What I Learned as a Kid in Jail: Ismael Nazario at TEDxNewYork (Transcript)

Ismael Nazario

Ismael Nazario – Prison Reform Advocate

We need to change the culture in our jails and prisons, especially for young inmates. New York state is one of only two in the U.S. that automatically arrests and tries 16- to 17-year-olds as adults. This culture of violence takes these young people and puts them in a hostile environment, and the correctional officers pretty much allow any and everything to go on. There’s not really much for these young people to do to actually enhance their talent and actually rehabilitate them. Until we can raise the age of criminal responsibility to 18, we need to focus on changing the daily lives of these young people. I know firsthand.

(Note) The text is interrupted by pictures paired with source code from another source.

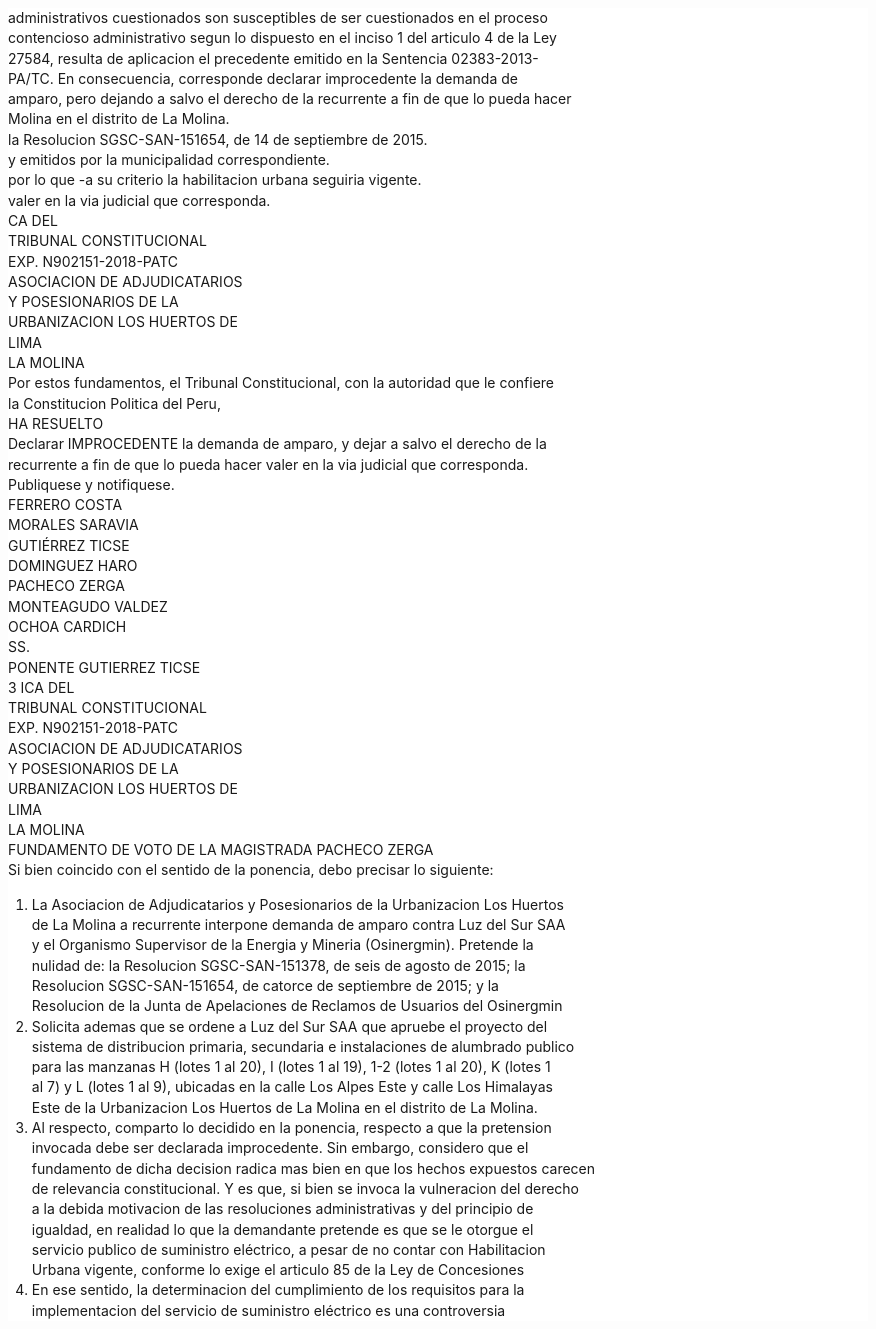 administrativos cuestionados son susceptibles de ser cuestionados en el proceso  
contencioso administrativo segun lo dispuesto en el inciso 1 del articulo 4 de la Ley  
27584, resulta de aplicacion el precedente emitido en la Sentencia 02383-2013-  
PA/TC. En consecuencia, corresponde declarar improcedente la demanda de  
amparo, pero dejando a salvo el derecho de la recurrente a fin de que lo pueda hacer  
Molina en el distrito de La Molina.  
la Resolucion SGSC-SAN-151654, de 14 de septiembre de 2015.  
y emitidos por la municipalidad correspondiente.  
por lo que -a su criterio la habilitacion urbana seguiria vigente.  
valer en la via judicial que corresponda.  
CA DEL  
TRIBUNAL CONSTITUCIONAL  
EXP. N902151-2018-PATC  
ASOCIACION DE ADJUDICATARIOS  
Y POSESIONARIOS DE LA  
URBANIZACION LOS HUERTOS DE  
LIMA  
LA MOLINA  
Por estos fundamentos, el Tribunal Constitucional, con la autoridad que le confiere  
la Constitucion Politica del Peru,  
HA RESUELTO  
Declarar IMPROCEDENTE la demanda de amparo, y dejar a salvo el derecho de la  
recurrente a fin de que lo pueda hacer valer en la via judicial que corresponda.  
Publiquese y notifiquese.  
FERRERO COSTA  
MORALES SARAVIA  
GUTIÉRREZ TICSE  
DOMINGUEZ HARO  
PACHECO ZERGA  
MONTEAGUDO VALDEZ  
OCHOA CARDICH  
SS.  
PONENTE GUTIERREZ TICSE  
3 ICA DEL  
TRIBUNAL CONSTITUCIONAL  
EXP. N902151-2018-PATC  
ASOCIACION DE ADJUDICATARIOS  
Y POSESIONARIOS DE LA  
URBANIZACION LOS HUERTOS DE  
LIMA  
LA MOLINA  
FUNDAMENTO DE VOTO DE LA MAGISTRADA PACHECO ZERGA  
Si bien coincido con el sentido de la ponencia, debo precisar lo siguiente:  
1. La Asociacion de Adjudicatarios y Posesionarios de la Urbanizacion Los Huertos  
de La Molina a recurrente interpone demanda de amparo contra Luz del Sur SAA  
y el Organismo Supervisor de la Energia y Mineria (Osinergmin). Pretende la  
nulidad de: la Resolucion SGSC-SAN-151378, de seis de agosto de 2015; la  
Resolucion SGSC-SAN-151654, de catorce de septiembre de 2015; y la  
Resolucion de la Junta de Apelaciones de Reclamos de Usuarios del Osinergmin  
2. Solicita ademas que se ordene a Luz del Sur SAA que apruebe el proyecto del  
sistema de distribucion primaria, secundaria e instalaciones de alumbrado publico  
para las manzanas H (lotes 1 al 20), I (lotes 1 al 19), 1-2 (lotes 1 al 20), K (lotes 1  
al 7) y L (lotes 1 al 9), ubicadas en la calle Los Alpes Este y calle Los Himalayas  
Este de la Urbanizacion Los Huertos de La Molina en el distrito de La Molina.  
3. Al respecto, comparto lo decidido en la ponencia, respecto a que la pretension  
invocada debe ser declarada improcedente. Sin embargo, considero que el  
fundamento de dicha decision radica mas bien en que los hechos expuestos carecen  
de relevancia constitucional. Y es que, si bien se invoca la vulneracion del derecho  
a la debida motivacion de las resoluciones administrativas y del principio de  
igualdad, en realidad lo que la demandante pretende es que se le otorgue el  
servicio publico de suministro eléctrico, a pesar de no contar con Habilitacion  
Urbana vigente, conforme lo exige el articulo 85 de la Ley de Concesiones  
4. En ese sentido, la determinacion del cumplimiento de los requisitos para la  
implementacion del servicio de suministro eléctrico es una controversia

Before I ever turned 18, I spent approximately 400 days on Rikers Island, and to add to that I spent almost 300 days in solitary confinement, and let me tell you this: Screaming at the top of your lungs all day on your cell door or screaming at the top of your lungs out the window, it gets tiring. Since there’s not much for you to do while you’re in there, you start pacing back and forth in your cell, you start talking to yourself, your thoughts start running wild, and then your thoughts become your own worst enemy. Jails are actually supposed to rehabilitate a person, not cause him or her to become more angry, frustrated, and feel more hopeless.

Since there’s not a discharge plan put in place for these young people, they pretty much reenter society with nothing. And there’s not really much for them to do to keep them from recidivating. But it all starts with the COs. It’s very easy for some people to look at these correctional officers as the good guys and the inmates as the bad guys, or vice versa for some, but it’s a little more than that.

See, these COs are normal, everyday people.